Bethlehem, Pa.'s German Christmas tradition
“I’d love to go to Germany for Christmas,” my mother often said when I was growing up, having visions of Kriss Kringle, the sparkle of candles on tannenbaum, carolers in the street and festive Christmas markets, all in a country where the season is celebrated with gusto. Though we were not a religious family, Christmas was important in our house, and yet we never went. As an adult, I’ve had the same hankering, with the same result. The anchor of family here is simply too good a reason to stay home.
Then I developed a more modest hankering — to spend a few Christmas-season days in Bethlehem, Pa.'s self-proclaimed “Christmas City” — which my wife, Laurel, and I finally fulfilled last year.
The Hotel Bethlehem, amid the Moravian history of north Bethlehem, is a classic city “anchor” hotel downtown, near everything and a destination in itself, so we headed there on a bright but chilly December afternoon. The hotel opened in 1922 at the behest of and with the support of Bethlehem Steel, whose blast furnaces, across the Lehigh River in south Bethlehem, are closed but once drove the city’s economy.
The hotel lobby, lighted by late sun pouring through tall Palladian windows, was a Christmas fantasia: a handful of decorated trees, a crèche over the main entrance and evergreen swags draped from the balcony. Our bedroom looked down on Main Street, where storefronts glittered and the automobile traffic was salted with horse-drawn carriages.
On Christmas Eve in 1741, we learned later, in a cabin where the hotel now stands, Count Zinzendorf and other Moravian settlers from Saxony, Germany, dubbed their new home “Bethlehem,” and the city was founded. This cabin is commemorated in a diorama visible to strollers passing by the hotel and also inside, in one of the seven George Gray paintings in the Mural Ballroom.
After checking in we headed for the Historic Bethlehem Visitor Center, a few doors from the hotel at 505 Main St., and signed up for a walking tour (a “Christmas City Stroll”) instead of the carriage or bus tours. On the 4 p.m. tour, we figured, dusk would fall and the lights of downtown blink on. Our docent, in a black hooded cape that might have cloaked a Bethlehem Moravian in the 18th century, walked and talked about how Moravian missionaries came to the area and how they lived.
Next to the hotel was a working blacksmith shop that dates from 1750 — operated, like the visitor center and tours, by the Historic Bethlehem Partnership — where a smithy toiled among the embers in the gloom of failing daylight.
“An early settlement wanted three men,” he told us, “a blacksmith, a well-known minister and someone who could run a grist mill.” Outside again, we walked toward Church Street, where Main dead-ended into a handsome stone building with six-over-six windows that reflected afterglow. This was Brethrens’ House, the single men’s “choir” building. This introduced us to the choir system that prevailed in the early days, when the Moravians practiced a communal economy and men, women and children lived in segregated housing.

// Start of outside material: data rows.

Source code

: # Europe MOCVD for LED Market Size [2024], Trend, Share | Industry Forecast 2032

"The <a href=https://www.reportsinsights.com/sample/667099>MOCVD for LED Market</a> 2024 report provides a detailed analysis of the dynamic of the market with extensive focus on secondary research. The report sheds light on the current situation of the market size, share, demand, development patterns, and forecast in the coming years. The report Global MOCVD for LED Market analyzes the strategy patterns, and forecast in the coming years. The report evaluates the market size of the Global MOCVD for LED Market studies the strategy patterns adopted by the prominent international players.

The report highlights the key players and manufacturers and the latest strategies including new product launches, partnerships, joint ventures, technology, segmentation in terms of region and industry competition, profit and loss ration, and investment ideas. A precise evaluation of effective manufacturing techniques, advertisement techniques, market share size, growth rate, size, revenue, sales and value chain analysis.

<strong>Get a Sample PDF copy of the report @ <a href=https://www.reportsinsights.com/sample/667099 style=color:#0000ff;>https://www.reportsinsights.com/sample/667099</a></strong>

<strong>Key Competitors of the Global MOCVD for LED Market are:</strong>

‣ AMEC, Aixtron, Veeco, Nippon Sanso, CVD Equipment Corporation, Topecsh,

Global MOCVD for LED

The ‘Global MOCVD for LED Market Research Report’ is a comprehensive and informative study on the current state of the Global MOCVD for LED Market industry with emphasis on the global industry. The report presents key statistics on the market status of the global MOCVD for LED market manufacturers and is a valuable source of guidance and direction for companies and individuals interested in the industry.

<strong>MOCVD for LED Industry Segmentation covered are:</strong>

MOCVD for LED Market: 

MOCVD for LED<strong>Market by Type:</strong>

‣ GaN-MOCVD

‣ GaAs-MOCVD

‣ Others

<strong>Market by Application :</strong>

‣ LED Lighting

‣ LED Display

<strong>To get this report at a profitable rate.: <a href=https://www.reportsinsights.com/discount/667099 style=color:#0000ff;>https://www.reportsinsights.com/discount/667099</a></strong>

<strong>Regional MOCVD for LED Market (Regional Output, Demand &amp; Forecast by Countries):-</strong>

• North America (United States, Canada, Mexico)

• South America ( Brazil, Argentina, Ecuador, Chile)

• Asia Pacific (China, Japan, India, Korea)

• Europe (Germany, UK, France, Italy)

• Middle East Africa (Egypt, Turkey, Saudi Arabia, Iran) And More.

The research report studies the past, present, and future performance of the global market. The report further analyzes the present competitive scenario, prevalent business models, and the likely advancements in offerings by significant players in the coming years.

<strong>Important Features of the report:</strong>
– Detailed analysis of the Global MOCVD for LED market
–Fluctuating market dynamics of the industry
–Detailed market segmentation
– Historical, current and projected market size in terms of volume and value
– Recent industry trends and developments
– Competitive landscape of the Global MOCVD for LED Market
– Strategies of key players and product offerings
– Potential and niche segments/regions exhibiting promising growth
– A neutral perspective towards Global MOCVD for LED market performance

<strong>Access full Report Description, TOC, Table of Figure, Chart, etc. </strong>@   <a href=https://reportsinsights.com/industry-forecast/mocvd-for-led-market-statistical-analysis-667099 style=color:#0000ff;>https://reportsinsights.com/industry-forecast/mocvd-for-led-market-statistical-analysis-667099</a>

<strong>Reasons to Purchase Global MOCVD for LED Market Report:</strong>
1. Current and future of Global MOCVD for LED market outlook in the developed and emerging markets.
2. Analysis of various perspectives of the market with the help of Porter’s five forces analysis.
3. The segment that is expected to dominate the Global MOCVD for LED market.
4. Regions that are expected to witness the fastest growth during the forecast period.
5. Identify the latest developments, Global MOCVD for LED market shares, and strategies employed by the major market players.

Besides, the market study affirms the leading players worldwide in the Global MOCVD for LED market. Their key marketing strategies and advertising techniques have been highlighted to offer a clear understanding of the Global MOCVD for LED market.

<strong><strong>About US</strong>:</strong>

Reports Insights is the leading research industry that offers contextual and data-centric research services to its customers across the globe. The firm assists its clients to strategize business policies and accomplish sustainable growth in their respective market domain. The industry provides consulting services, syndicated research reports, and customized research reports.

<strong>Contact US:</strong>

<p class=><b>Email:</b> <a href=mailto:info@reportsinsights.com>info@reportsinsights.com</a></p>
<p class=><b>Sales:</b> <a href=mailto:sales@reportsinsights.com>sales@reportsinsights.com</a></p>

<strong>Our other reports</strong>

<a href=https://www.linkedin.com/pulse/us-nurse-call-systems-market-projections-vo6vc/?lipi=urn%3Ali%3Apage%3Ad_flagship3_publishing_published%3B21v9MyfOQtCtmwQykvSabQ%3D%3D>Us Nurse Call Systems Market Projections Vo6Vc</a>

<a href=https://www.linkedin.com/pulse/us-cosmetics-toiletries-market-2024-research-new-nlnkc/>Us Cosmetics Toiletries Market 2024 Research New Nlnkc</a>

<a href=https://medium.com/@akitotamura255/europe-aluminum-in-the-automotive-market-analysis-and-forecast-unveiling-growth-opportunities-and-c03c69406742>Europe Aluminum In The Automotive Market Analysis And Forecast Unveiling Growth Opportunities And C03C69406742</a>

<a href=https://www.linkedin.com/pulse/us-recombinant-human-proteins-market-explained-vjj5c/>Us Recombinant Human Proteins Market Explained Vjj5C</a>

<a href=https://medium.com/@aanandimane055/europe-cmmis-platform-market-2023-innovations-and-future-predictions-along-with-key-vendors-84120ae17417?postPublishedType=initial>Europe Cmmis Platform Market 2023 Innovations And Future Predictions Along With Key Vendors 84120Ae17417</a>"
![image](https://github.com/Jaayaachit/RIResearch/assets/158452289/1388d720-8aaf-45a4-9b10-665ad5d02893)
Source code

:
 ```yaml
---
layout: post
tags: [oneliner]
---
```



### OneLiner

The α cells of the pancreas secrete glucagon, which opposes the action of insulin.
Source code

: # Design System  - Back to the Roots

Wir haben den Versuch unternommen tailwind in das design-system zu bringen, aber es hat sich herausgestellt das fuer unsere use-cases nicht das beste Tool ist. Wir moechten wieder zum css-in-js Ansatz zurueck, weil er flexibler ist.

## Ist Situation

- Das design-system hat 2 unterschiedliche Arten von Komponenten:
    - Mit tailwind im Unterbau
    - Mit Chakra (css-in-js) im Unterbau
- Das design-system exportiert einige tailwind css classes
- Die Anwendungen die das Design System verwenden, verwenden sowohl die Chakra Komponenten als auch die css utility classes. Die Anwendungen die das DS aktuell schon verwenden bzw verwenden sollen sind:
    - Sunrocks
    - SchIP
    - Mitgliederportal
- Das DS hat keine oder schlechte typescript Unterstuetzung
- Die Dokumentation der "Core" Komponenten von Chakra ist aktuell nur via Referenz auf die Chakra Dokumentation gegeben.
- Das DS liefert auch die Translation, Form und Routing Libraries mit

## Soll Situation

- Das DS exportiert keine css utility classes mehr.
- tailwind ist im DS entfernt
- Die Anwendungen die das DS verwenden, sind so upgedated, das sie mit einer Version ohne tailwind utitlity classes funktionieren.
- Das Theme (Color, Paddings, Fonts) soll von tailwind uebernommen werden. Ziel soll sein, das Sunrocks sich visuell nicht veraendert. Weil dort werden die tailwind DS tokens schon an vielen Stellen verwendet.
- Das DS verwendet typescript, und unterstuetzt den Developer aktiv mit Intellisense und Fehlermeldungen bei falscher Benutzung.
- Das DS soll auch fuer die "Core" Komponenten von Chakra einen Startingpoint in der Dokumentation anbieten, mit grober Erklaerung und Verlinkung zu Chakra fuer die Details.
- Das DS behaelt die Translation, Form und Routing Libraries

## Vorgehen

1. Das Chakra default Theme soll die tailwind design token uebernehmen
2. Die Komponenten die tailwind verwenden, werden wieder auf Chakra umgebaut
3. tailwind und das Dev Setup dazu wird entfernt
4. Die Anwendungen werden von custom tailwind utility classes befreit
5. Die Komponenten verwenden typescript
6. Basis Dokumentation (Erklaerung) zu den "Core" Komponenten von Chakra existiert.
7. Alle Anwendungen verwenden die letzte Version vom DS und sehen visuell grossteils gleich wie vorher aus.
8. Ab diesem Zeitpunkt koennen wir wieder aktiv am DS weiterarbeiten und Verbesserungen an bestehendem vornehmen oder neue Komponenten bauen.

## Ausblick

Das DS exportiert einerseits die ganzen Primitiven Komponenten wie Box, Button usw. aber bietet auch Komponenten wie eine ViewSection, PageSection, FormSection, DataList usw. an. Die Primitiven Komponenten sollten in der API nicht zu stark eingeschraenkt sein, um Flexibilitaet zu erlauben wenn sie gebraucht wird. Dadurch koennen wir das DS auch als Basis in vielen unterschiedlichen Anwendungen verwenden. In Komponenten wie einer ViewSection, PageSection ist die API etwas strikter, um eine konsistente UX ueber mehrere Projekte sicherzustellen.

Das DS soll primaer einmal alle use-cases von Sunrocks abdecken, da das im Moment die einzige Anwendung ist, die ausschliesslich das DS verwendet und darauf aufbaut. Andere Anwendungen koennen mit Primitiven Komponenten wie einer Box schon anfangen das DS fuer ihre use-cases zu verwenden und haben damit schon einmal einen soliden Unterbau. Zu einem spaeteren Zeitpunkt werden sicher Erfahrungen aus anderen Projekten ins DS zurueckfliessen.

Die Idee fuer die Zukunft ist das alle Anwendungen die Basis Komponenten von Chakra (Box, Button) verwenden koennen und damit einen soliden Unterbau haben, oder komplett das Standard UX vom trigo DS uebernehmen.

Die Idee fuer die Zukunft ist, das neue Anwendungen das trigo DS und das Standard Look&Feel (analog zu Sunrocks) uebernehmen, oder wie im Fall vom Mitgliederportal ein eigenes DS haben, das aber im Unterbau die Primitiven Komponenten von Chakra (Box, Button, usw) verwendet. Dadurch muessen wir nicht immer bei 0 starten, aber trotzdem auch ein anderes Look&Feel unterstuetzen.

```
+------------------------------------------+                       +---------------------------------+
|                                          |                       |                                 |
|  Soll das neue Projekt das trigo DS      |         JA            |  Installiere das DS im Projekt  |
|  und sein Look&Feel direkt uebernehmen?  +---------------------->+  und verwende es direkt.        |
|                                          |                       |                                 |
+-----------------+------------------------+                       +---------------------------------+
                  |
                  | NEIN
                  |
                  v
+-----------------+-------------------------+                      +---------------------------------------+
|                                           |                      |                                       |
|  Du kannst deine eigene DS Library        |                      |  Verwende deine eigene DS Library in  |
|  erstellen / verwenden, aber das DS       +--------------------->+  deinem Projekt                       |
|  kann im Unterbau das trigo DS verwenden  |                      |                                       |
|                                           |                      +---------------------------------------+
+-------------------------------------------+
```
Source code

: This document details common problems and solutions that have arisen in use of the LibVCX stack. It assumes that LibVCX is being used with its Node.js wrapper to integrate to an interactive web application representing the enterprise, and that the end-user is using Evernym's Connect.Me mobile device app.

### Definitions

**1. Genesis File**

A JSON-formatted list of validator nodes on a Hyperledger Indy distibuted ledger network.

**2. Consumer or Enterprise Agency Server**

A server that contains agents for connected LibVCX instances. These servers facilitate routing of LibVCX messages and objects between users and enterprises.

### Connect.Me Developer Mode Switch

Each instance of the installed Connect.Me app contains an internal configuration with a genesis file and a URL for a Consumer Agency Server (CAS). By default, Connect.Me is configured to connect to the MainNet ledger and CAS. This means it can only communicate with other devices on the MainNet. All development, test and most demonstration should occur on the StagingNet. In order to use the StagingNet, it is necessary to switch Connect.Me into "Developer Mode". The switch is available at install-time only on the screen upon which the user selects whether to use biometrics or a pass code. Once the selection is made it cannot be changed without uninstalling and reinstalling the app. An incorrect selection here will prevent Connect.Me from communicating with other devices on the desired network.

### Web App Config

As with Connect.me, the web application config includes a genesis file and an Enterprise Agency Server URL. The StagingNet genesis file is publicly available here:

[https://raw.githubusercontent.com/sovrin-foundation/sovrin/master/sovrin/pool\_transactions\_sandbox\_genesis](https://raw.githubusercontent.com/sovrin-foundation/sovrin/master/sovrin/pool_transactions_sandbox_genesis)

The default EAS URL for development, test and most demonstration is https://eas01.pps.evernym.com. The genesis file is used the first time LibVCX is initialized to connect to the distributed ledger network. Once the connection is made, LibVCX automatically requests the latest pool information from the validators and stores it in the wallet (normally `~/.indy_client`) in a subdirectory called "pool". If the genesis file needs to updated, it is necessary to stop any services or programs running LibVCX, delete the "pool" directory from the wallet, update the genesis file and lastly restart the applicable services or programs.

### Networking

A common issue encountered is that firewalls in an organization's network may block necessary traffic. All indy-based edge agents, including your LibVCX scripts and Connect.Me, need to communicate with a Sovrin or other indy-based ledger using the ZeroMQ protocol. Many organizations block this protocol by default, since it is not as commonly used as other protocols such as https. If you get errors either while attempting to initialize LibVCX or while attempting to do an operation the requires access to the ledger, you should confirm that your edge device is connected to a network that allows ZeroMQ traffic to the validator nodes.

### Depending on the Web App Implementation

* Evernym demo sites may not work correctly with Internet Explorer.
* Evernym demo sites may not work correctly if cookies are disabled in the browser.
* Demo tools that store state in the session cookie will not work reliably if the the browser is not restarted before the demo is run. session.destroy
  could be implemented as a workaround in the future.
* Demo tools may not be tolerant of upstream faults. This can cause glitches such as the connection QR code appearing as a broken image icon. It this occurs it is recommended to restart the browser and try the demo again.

At the perfect, darkening hour, we passed the Central Moravian Church and the lovely buildings, wood, brick or stone, of Moravian College. In every window was a lighted candle (once beeswax, now electric), a tradition Moravians share with their neighbors, the Amish. On a hillside across the Lehigh the Bethlehem Star shone — now LED, not incandescent, a cause of some disgruntlement locally.
We had planned on dining at the hotel’s fine restaurant, 1741 on the Terrace, where we would have had views of brightly lighted Main Street, but it had been co-opted for a wedding, which also made the Tap Room (part of the lobby) frenetic. We settled for a drink there and walked to Edge Restaurant, stylish and just a block away, where pan-seared foie gras on toasted banana bread with a honey hazelnut drizzle was the highlight of our meal.
The next morning we headed to the church to see the putz, among the most cherished parts of a Moravian Christmas. Derived from the German putzen, “to decorate,” a putz is a crèche, generally under a Christmas tree. With music and narration, this one is more elaborate than most, featuring not just the Nativity but a series of scenes, each individually lighted as the story progresses. They are nestled on a vast carpet of live moss, gathered each November in the Pocono Mountains as a community exercise, and accented with wood and stones. Many of the figures are antiques brought from Germany.
Finally, we crossed Monocacy Creek to the Christkindlmarkt, a vast, tented cornucopia of shops featuring handmade goods, food stands of many ethnicities and entertainment, all in the festive German tradition that dates to the Middle Ages.
O Tannenbaum! We listened to carols, ate bratwurst, shopped. We’ll probably never get to Dortmund or Dresden for Christmas, but we were happy with this little slice of Germany in eastern Pennsylvania.